Payoffs and Payments
Now that we’re embarking on a refinance together you should know that there are two key factors that impact our estimates and your bottom-line: your payoff and your up-coming monthly payment. If the final numbers come back significantly different from our estimates we’ll more than likely reference this article. Just know we’re doing our best to provide accurate estimates based on information provided at the time.Honestly, this is more information than you really need to know so if you want to stop reading you’re welcome to (because this is pretty technical and boring).

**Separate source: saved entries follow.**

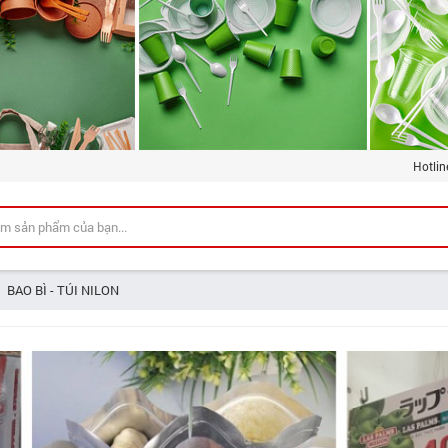
Hotlin
BAO BÌ - TÚI NILON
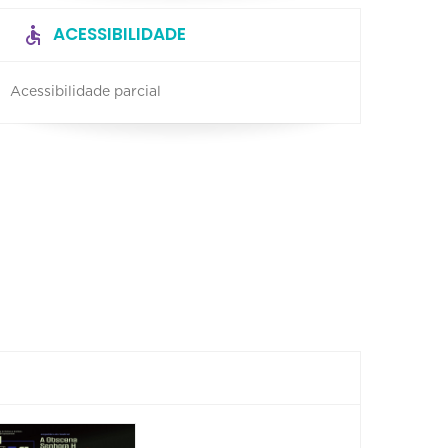
ACESSIBILIDADE
Acessibilidade parcial
Muda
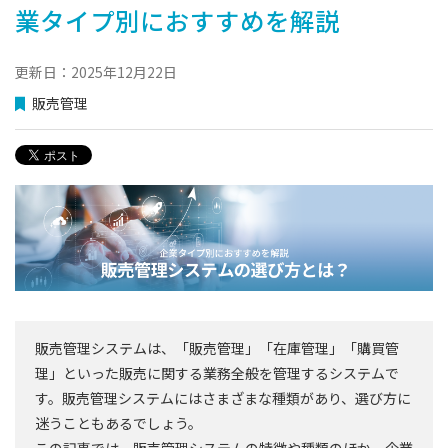
業タイプ別におすすめを解説
更新日：2025年12月22日
販売管理
販売管理システムは、「販売管理」「在庫管理」「購買管
理」といった販売に関する業務全般を管理するシステムで
す。販売管理システムにはさまざまな種類があり、選び方に
迷うこともあるでしょう。
この記事では、販売管理システムの特徴や種類のほか、企業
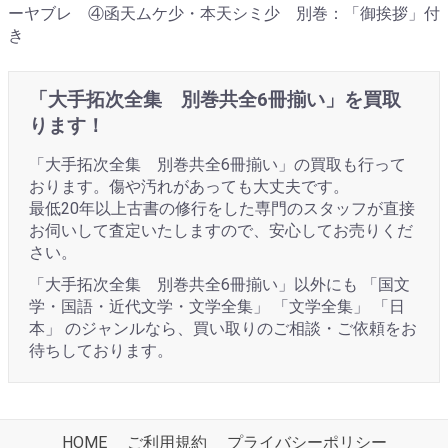
ーヤブレ ④函天ムケ少・本天シミ少 別巻：「御挨拶」付
き
「大手拓次全集 別巻共全6冊揃い」を買取
ります！
「大手拓次全集 別巻共全6冊揃い」の買取も行って
おります。傷や汚れがあっても大丈夫です。
最低20年以上古書の修行をした専門のスタッフが直接
お伺いして査定いたしますので、安心してお売りくだ
さい。
「大手拓次全集 別巻共全6冊揃い」以外にも 「国文
学・国語・近代文学・文学全集」 「文学全集」 「日
本」 のジャンルなら、買い取りのご相談・ご依頼をお
待ちしております。
HOME
ご利用規約
プライバシーポリシー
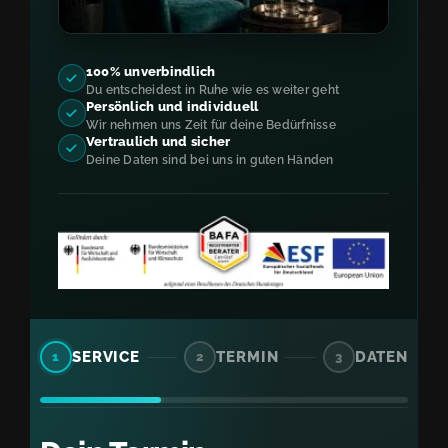
100% unverbindlich
Du entscheidest in Ruhe wie es weiter geht
Persönlich und individuell
Wir nehmen uns Zeit für deine Bedürfnisse
Vertraulich und sicher
Deine Daten sind bei uns in guten Händen
SERVICE
TERMIN
DATEN
1
2
3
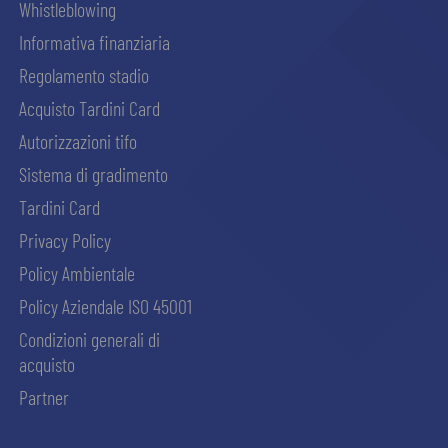
Whistleblowing
Informativa finanziaria
Regolamento stadio
Acquisto Tardini Card
Autorizzazioni tifo
Sistema di gradimento
Tardini Card
Privacy Policy
Policy Ambientale
Policy Aziendale ISO 45001
Condizioni generali di
acquisto
Partner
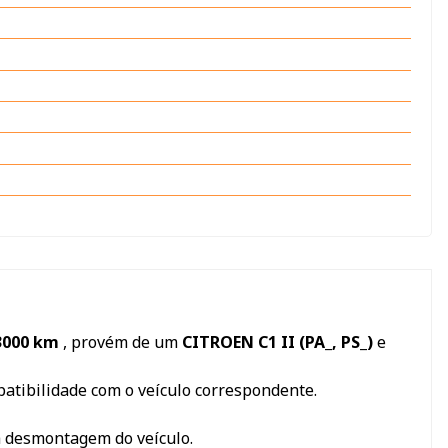
23000 km
, provém de um
CITROEN C1 II (PA_, PS_)
e
mpatibilidade com o veículo correspondente.
a desmontagem do veículo.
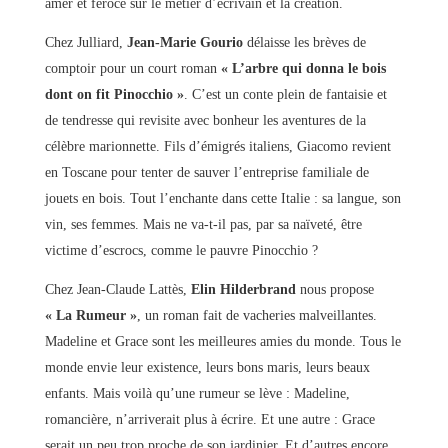
amer et féroce sur le métier d’écrivain et la création.
Chez Julliard,
Jean-Marie Gourio
délaisse les brèves de
comptoir pour un court roman
« L’arbre qui donna le bois
dont on fit Pinocchio »
. C’est un conte plein de fantaisie et
de tendresse qui revisite avec bonheur les aventures de la
célèbre marionnette. Fils d’émigrés italiens, Giacomo revient
en Toscane pour tenter de sauver l’entreprise familiale de
jouets en bois. Tout l’enchante dans cette Italie : sa langue, son
vin, ses femmes. Mais ne va-t-il pas, par sa naïveté, être
victime d’escrocs, comme le pauvre Pinocchio ?
Chez Jean-Claude Lattès,
Elin Hilderbrand
nous propose
« La Rumeur »
, un roman fait de vacheries malveillantes.
Madeline et Grace sont les meilleures amies du monde. Tous le
monde envie leur existence, leurs bons maris, leurs beaux
enfants. Mais voilà qu’une rumeur se lève : Madeline,
romancière, n’arriverait plus à écrire. Et une autre : Grace
serait un peu trop proche de son jardinier. Et d’autres encore…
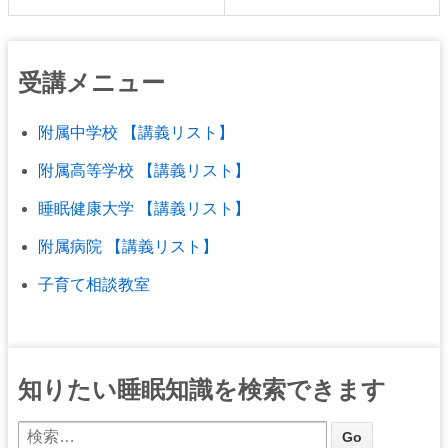
受講メニュー
附属中学校 【講義リスト】
附属高等学校 【講義リスト】
睡眠健康大学 【講義リスト】
附属病院 【講義リスト】
子育て相談教室
知りたい睡眠知識を検索できます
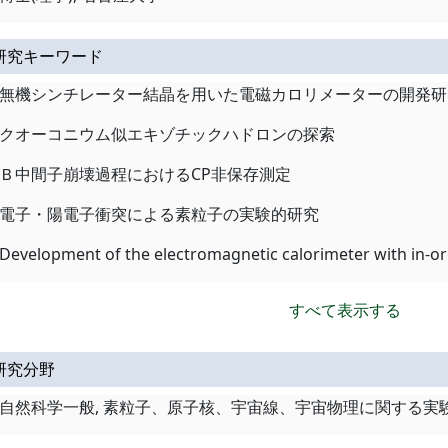
研究キーワード
無機シンチレーター結晶を用いた電磁カロリメーターの開発研
クオーコニウム似エキゾチックハドロンの探索
Ｂ中間子崩壊過程におけるCP非保存測定
電子・陽電子衝突による素粒子の実験的研究
Development of the electromagnetic calorimeter with in-orga
すべて表示する
研究分野
自然科学一般, 素粒子、原子核、宇宙線、宇宙物理に関する実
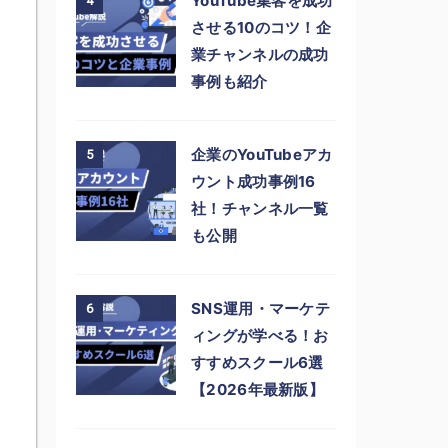
YouTube集客を成功
4
させる10のコツ！企
業チャンネルの成功
事例も紹介
企業のYouTubeアカ
5
ウント成功事例16
社！チャンネル一覧
も公開
SNS運用・マーケテ
6
ィングが学べる！お
すすめスクール6選
【2026年最新版】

Your mortgage payoff will be more than you think and the exact amount is currently unknown (and won’t be until about 10 days before closing); therefore, our current proposal has a rough estimate for your payoff. This means the amount due at closing will change slightly once the final payoff amount is known. Sometimes the change is for the better, sometimes it’s not. Here’s why:
Per Diem Interest
The per diem interest that is due will be added to your payoff because mortgages are paid in arrears. This means that when Joe Homeowner makes his mortgage payment on August 1st, he’s really paying for the interest owed for July’s 31 days. So when Joe closes on a refinance on October 10th, his mortgage payoff will have 10 days of October’s interest added to it since he hasn’t made a November payment yet.

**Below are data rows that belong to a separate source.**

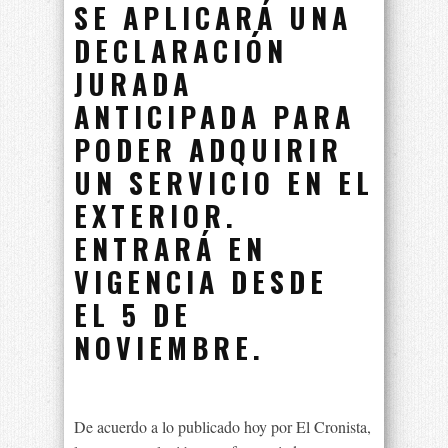
SE APLICARÁ UNA
DECLARACIÓN
JURADA
ANTICIPADA PARA
PODER ADQUIRIR
UN SERVICIO EN EL
EXTERIOR.
ENTRARÁ EN
VIGENCIA DESDE
EL 5 DE
NOVIEMBRE.
De acuerdo a lo publicado hoy por El Cronista,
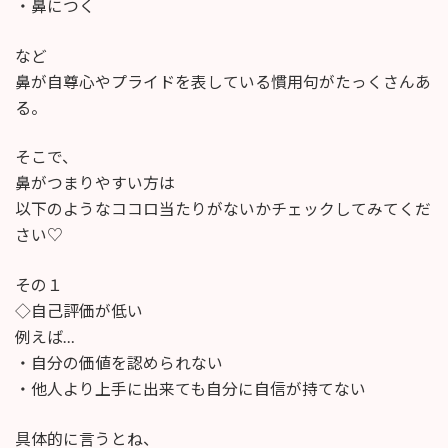
・鼻につく
など
鼻が自尊心やプライドを表している慣用句がたっくさんあ
る。
そこで、
鼻がつまりやすい方は
以下のようなココロ当たりがないかチェックしてみてくだ
さい♡
その１
◇自己評価が低い
例えば…
・自分の価値を認められない
・他人より上手に出来ても自分に自信が持てない
具体的に言うとね、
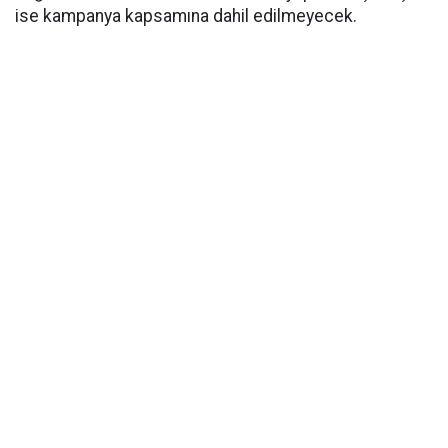
ise kampanya kapsamına dahil edilmeyecek.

There will also be per diem interest on the HUD-1 Settlement Statement that will account for the interest that will be due for the rest of the month after closing and funding. For example, if a refinance closes October 10th and then funds on October 14th after the three-day right of rescission, the HUD will collect 17 days of interest to cover interest from October 14th to October 31st.

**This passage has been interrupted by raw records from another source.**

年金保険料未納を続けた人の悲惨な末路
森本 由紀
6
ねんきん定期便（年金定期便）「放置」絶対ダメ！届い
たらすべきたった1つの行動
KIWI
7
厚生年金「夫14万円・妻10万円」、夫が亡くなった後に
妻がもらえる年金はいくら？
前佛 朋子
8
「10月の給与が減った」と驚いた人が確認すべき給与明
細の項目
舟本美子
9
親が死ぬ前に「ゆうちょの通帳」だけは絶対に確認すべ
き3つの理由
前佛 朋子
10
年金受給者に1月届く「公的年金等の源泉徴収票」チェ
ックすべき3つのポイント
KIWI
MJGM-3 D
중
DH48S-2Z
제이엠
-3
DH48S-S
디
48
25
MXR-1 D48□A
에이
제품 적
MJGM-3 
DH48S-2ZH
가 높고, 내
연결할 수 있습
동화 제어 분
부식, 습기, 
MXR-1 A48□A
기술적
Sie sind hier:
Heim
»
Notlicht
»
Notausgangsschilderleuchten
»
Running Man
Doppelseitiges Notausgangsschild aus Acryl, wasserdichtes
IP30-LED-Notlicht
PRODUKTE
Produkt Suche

Your Current Mortgage Payment
Let’s say that in the previous example Joe is closing his refinance on October 10th and his payoff has October’s 10 days of interest added to it. NOW let’s say that Joe hasn’t made his current October payment since it’s not late until after the 15th. In this case Joe’s payoff will have 40 days of interest added to it: the 10 days of October and the 30 days of September’s interest that would have been paid had he made his October payment.
There is nothing wrong with having the 40 days added to the payoff; however, it does mean that our estimates will be less accurate since Joe’s per diem interest is significantly more than initially estimated. That said, in a roundabout way Joe can “skip” two months payments – both October and November’s payments – instead of the normal one.
Skipping A Payment
When you close on a refinance loan you will “skip” the next month’s mortgage payment.* The reason for this is because mortgages are paid in arrears. For example: a closing on October 10th will have interest collected on the HUD from October 10th through October 31st (and interest from October 1 through the 10th will be included in the payoff). The borrower’s first payment is then due December 1st (thus skipping November). The reason why you skip November is because December’s payment actually includes the interest accrued from November 1 to 30th.
Padding The Payoff
As an FYI, mortgage payoffs will typically have a few days of extra per diem interest added beyond closing. BUT don’t panic, you will be refunded any excess amount paid to your mortgage servicer (which is typically tens of dollars so we’re not talking life-changing amounts of money). The refund for the over-payment of interest is typically issued within 30 days after funding.
The reason the payoff is padded is to ensure the refinance becomes official in the unlikely event of a delay. For example, if Joe’s refinance was supposed to fund on October 14th but for some reason the bank didn’t receive the funds until the 15th, the few extra days of interest added to the payoff will cover this delay and the loan will fund. Note: honestly this is extremely rare (and we mean really, really, extremely rare) but lenders want to ensure that you don’t have to re-close because a payoff was one penny short of the full amount due.
Calculating The Payoff
In summary, the payoff is calculated by adding the unpaid mortgage principal balance, adding the per-diem interest owed, and adding whatever payoff fees are charged by the mortgage servicer (typically about $100 to $150). We will order the payoff from your mortgage servicer about two weeks before closing (because the payoffs are only valid for a certain amount of time). Once we have the exact figures we will provide an updated estimate.
Please call us if you have any questions as we’re here to help.
* Technically if a loan funds within the first few days of the month a “short-pay” can be done but that is very rare and beyond the scope of this article.